*Activity:*
In the entries below, find the line with "left elbow: (229, 312)" and the line with "left back paw: (116, 352)". Return those two lines and all lines between them, exactly.

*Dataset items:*

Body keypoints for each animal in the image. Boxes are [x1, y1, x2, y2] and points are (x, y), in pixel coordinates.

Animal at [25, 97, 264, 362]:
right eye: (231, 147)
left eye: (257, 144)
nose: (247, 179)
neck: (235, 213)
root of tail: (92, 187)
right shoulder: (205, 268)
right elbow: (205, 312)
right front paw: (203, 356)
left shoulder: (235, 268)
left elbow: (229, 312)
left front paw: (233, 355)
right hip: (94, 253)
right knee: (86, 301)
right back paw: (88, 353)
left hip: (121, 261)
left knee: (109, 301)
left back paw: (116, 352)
...
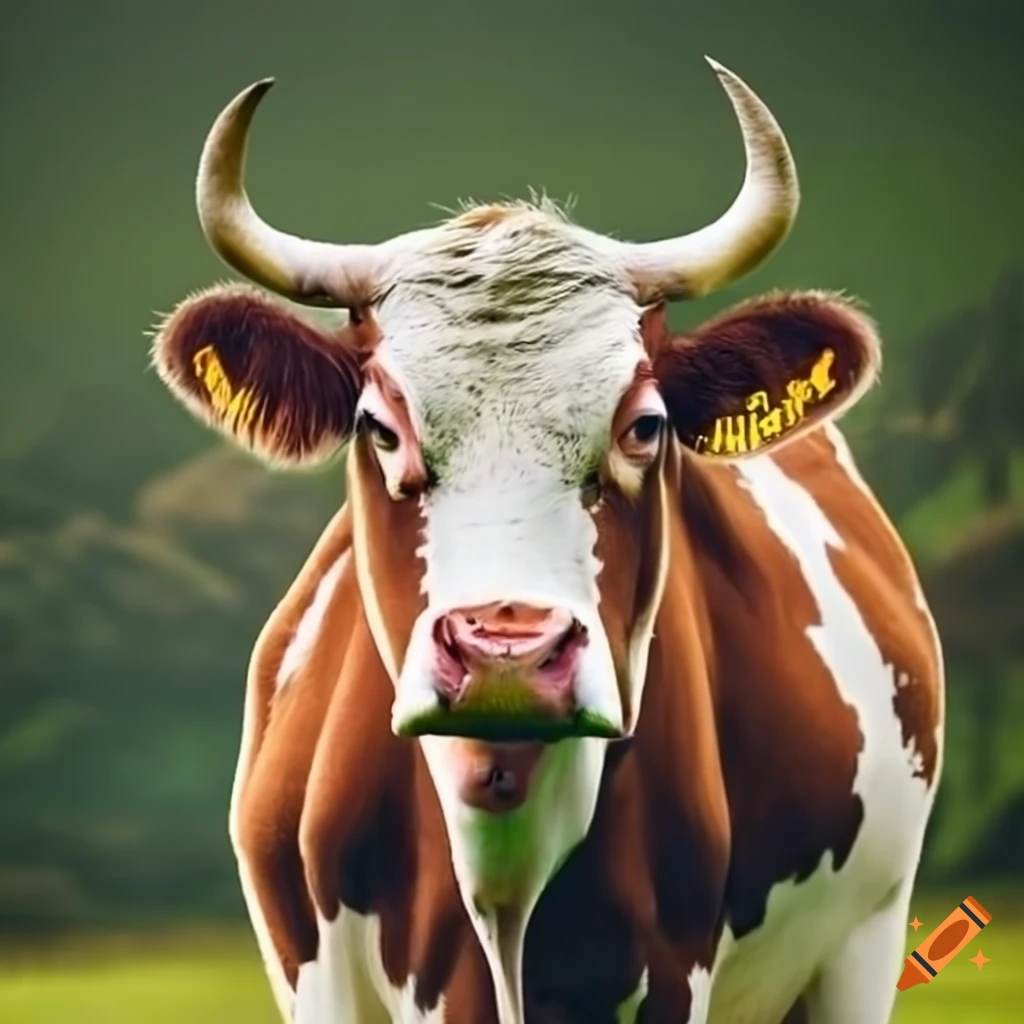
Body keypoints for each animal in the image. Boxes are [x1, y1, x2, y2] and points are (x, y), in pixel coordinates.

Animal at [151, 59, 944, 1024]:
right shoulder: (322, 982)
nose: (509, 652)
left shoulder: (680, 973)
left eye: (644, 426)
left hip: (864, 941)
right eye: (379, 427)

*Solution:*
left elbow: (229, 312)
left front paw: (233, 355)
right hip: (94, 253)
right knee: (86, 301)
right back paw: (88, 353)
left hip: (121, 261)
left knee: (109, 301)
left back paw: (116, 352)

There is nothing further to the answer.